Study text Block Start

After a break in communications, we can take off where we left off before.
If you recall from before, we had seen the leopard, Tiyane, during our morning drive and decided to head in that direction. We had hardly left the gates of the Lodge when we spotted fresh drag marks in the road. Our trackers were wonderful at following these, and sure enough, it wasn’t long before we found a kill – but no leopard in sight just then – and we realised that the kill had been stolen by hyenas that lurked around furtively.
Aha! The hyenas didn’t have the kill for very long, however. There came the rather disgruntled cat, and within moments she had secured her kill again. Oh dear! As she looked around and started to drag the kill to a safe area, there came the hyenas again! And of course they outnumbered the hapless leopard and were able to steal the carcass yet again. At this, the rueful cat slouched along to a waterhole where she spent the remainder of the afternoon.
We left the leopard to rest at the waterhole and continued our drive. And it was a fine decision because we were in luck and soon encountered Tortoise Pan, a male leopard. He was on patrol, busily checking his territory. When he passed a pond he stopped for a quick drink and then resumed his busy evening schedule.
Then he spotted a herd of impalas, and decided that it was time for a meal. He started to stalk them, but partly because it was late and partly because we did not want to spoil his chances by using lights, we wished him luck, and returned to the Lodge, stopping very briefly to see what a couple of hyenas were up to, followed by a brief pause to photograph nightjars again.

Study text Block End

● **Task to carry out**:
Continue the safari diary above, picking up right after its last sentence.

Recorded information Block Start

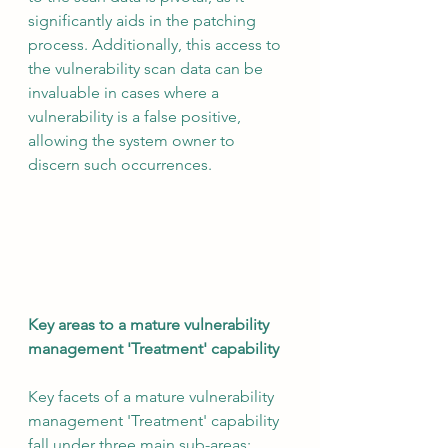
significantly aids in the patching 
process. Additionally, this access to 
the vulnerability scan data can be 
invaluable in cases where a 
vulnerability is a false positive, 
allowing the system owner to 
discern such occurrences.
Key areas to a mature vulnerability 
management 'Treatment' capability
Key facets of a mature vulnerability 
management 'Treatment' capability 
fall under three main sub-areas: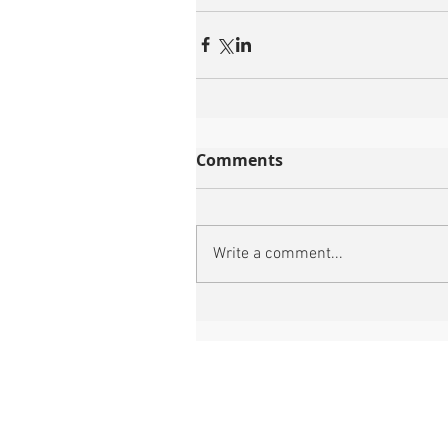
Comments
Write a comment...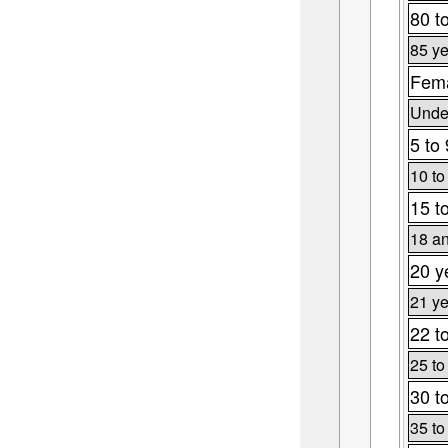
80 t
85 ye
Fema
Under
5 to
10 to
15 t
18 an
20 y
21 ye
22 t
25 to
30 t
35 to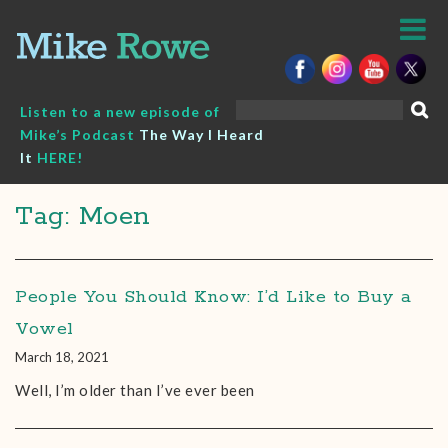
Skip
to
content
Search
Listen to a new episode of
for:
Mike’s Podcast
The Way I Heard
It
HERE!
Tag: Moen
People You Should Know: I’d Like to Buy a
Vowel
March 18, 2021
Well, I’m older than I’ve ever been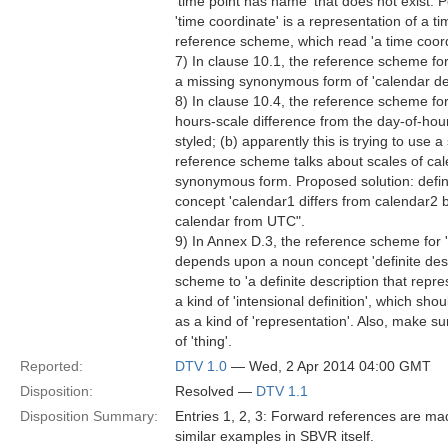
'time point has name' that does not exist. P
'time coordinate' is a representation of a t
reference scheme, which read 'a time coordi
7) In clause 10.1, the reference scheme for 
a missing synonymous form of 'calendar def
8) In clause 10.4, the reference scheme for 
hours-scale difference from the day-of-hou
styled; (b) apparently this is trying to use
reference scheme talks about scales of cal
synonymous form. Proposed solution: define
concept 'calendar1 differs from calendar2 b
calendar from UTC".
9) In Annex D.3, the reference scheme for 'pa
depends upon a noun concept 'definite descr
scheme to 'a definite description that repres
a kind of 'intensional definition', which shou
as a kind of 'representation'. Also, make su
of 'thing'.
Reported:
DTV 1.0
— Wed, 2 Apr 2014 04:00 GMT
Disposition:
Resolved —
DTV 1.1
Disposition Summary:
Entries 1, 2, 3: Forward references are ma
similar examples in SBVR itself.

Recorded information Block End

● **Task response**:
The morning brought a mist that covered the landscape. What a beautiful setting when we found wildebeest and photographed them in that eerie mist. And it seemed like moments later that lion tracks took us directly to some active lions.
Excitement! The lions were hunting! With tall grass around them, light beginning to shine through the mist, the scene was as beautiful as it was thrilling. The big cats were very keen to get close to a herd of impala, and although conditions looked favourable for a while, they had no luck.
We hoped that the lions would hunt again, but they were exhausted and keeled over to sleep.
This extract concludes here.